■ **Assignment**
Every line with the string "userSpaceOnUse" should be copied from the data.

___ Information provided

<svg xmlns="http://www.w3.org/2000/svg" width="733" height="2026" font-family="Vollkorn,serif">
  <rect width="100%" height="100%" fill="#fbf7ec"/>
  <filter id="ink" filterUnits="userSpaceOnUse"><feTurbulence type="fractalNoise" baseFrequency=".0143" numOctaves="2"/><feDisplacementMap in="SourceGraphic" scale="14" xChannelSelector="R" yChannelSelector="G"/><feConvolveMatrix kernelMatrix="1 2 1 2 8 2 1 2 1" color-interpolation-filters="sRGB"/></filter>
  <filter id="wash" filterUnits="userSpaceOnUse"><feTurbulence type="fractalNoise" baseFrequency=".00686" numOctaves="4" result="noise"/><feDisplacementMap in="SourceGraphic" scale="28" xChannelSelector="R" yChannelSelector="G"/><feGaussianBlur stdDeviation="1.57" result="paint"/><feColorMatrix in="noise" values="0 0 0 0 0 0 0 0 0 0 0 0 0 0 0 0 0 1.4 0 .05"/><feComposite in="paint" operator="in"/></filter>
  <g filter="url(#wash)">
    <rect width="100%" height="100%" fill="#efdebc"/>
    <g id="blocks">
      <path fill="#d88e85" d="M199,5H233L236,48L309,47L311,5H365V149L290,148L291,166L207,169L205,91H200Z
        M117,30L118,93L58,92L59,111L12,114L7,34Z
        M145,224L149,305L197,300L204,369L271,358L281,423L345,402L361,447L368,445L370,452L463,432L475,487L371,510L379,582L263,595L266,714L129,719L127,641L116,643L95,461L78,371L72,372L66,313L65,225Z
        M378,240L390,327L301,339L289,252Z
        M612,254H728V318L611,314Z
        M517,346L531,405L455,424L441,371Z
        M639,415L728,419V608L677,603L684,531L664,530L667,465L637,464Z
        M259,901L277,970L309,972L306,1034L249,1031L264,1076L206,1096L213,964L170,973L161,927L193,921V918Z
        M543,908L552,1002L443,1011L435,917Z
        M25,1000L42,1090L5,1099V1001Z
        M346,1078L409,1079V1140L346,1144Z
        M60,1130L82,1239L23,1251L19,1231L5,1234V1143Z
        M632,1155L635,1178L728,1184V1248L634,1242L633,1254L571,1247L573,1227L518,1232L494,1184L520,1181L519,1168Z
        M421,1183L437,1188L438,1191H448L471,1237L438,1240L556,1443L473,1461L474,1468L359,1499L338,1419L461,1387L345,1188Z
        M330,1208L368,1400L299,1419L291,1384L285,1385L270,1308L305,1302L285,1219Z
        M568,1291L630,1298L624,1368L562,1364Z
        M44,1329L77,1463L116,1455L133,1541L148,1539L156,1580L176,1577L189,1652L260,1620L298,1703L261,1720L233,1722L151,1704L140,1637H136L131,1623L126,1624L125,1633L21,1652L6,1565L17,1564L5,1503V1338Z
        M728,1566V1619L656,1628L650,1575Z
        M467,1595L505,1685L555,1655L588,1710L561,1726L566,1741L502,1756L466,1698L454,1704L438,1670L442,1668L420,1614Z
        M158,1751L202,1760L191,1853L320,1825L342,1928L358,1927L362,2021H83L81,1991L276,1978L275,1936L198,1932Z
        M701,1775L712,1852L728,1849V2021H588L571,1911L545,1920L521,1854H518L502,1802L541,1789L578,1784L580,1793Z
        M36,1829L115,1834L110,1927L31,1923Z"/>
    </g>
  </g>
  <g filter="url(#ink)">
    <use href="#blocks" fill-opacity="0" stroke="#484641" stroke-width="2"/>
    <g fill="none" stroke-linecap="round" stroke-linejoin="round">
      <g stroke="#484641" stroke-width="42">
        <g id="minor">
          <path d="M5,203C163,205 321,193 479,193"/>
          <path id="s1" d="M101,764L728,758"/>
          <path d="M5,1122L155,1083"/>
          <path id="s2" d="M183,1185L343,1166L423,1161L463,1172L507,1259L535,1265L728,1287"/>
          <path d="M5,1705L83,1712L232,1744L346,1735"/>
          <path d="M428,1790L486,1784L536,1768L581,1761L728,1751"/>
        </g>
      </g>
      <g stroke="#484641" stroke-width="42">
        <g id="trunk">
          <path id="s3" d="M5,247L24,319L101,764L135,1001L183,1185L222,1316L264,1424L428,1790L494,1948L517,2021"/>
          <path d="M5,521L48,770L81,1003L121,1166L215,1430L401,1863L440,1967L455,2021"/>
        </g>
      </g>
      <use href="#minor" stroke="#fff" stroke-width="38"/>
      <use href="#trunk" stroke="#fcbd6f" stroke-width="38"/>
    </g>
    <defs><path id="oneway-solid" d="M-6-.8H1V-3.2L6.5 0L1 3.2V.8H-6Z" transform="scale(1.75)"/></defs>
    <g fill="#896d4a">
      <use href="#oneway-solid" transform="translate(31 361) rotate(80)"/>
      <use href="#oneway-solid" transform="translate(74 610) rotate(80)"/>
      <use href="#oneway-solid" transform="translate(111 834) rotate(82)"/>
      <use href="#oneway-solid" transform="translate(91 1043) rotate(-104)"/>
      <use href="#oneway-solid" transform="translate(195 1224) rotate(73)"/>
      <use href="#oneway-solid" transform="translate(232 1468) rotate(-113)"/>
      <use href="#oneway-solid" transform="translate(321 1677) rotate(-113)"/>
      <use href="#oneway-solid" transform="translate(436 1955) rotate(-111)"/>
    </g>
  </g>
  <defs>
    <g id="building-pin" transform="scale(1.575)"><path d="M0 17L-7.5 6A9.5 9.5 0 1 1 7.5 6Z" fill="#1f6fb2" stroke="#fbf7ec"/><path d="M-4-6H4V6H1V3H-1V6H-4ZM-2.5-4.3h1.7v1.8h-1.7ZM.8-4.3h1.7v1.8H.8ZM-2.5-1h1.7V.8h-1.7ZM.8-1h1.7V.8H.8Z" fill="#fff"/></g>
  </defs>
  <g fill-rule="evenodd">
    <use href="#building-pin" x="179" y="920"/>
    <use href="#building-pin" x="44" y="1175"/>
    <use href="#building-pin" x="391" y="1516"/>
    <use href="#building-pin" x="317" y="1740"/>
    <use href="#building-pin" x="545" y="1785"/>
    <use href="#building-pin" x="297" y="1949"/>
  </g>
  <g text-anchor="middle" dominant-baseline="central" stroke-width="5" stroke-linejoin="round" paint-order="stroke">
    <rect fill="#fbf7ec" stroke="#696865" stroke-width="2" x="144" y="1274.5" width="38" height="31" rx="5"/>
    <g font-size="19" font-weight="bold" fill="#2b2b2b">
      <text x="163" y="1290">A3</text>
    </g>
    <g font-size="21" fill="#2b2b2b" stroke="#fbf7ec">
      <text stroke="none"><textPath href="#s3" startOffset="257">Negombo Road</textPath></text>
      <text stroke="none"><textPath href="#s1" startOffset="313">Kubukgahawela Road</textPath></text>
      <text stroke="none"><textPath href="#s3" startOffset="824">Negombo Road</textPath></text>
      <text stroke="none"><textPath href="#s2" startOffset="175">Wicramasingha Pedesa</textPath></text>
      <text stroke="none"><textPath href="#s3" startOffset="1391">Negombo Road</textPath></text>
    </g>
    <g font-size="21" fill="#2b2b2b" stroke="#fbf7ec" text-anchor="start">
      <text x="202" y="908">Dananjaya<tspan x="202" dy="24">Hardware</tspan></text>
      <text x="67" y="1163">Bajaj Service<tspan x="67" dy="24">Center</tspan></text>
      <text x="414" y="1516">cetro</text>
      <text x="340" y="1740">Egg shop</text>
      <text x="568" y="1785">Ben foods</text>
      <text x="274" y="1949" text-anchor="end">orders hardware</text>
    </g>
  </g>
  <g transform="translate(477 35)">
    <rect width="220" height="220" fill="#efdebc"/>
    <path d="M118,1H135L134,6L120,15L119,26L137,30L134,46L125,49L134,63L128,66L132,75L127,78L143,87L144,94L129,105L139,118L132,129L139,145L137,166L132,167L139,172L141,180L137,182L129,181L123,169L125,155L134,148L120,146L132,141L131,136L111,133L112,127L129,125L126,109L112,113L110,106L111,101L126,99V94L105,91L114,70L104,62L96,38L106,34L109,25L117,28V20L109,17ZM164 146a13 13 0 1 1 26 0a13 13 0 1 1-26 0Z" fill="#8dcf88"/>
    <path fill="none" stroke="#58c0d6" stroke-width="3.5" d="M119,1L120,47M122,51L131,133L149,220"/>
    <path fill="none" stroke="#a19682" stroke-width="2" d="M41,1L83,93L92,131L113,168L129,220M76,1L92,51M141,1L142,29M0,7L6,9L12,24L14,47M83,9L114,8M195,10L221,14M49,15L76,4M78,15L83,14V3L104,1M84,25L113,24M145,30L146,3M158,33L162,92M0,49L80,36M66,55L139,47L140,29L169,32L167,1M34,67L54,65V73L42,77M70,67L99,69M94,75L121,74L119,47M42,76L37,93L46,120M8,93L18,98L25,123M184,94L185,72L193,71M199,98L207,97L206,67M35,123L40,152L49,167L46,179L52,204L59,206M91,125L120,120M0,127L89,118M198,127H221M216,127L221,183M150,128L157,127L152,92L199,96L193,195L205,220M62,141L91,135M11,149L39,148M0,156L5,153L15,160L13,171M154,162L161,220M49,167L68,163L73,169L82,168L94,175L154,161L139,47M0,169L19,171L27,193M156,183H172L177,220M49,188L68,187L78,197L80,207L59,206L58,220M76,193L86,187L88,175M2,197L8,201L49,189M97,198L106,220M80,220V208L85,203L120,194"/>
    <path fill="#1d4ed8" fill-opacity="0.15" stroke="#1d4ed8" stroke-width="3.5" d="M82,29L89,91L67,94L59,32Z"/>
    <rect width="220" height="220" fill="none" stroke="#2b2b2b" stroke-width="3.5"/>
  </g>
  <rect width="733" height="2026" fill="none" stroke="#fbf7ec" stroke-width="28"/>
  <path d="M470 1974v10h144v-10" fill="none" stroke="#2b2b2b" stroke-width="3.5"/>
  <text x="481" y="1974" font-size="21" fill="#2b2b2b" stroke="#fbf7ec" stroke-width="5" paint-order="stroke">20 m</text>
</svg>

______

■ **Exercise solution**
  <filter id="ink" filterUnits="userSpaceOnUse"><feTurbulence type="fractalNoise" baseFrequency=".0143" numOctaves="2"/><feDisplacementMap in="SourceGraphic" scale="14" xChannelSelector="R" yChannelSelector="G"/><feConvolveMatrix kernelMatrix="1 2 1 2 8 2 1 2 1" color-interpolation-filters="sRGB"/></filter>
  <filter id="wash" filterUnits="userSpaceOnUse"><feTurbulence type="fractalNoise" baseFrequency=".00686" numOctaves="4" result="noise"/><feDisplacementMap in="SourceGraphic" scale="28" xChannelSelector="R" yChannelSelector="G"/><feGaussianBlur stdDeviation="1.57" result="paint"/><feColorMatrix in="noise" values="0 0 0 0 0 0 0 0 0 0 0 0 0 0 0 0 0 1.4 0 .05"/><feComposite in="paint" operator="in"/></filter>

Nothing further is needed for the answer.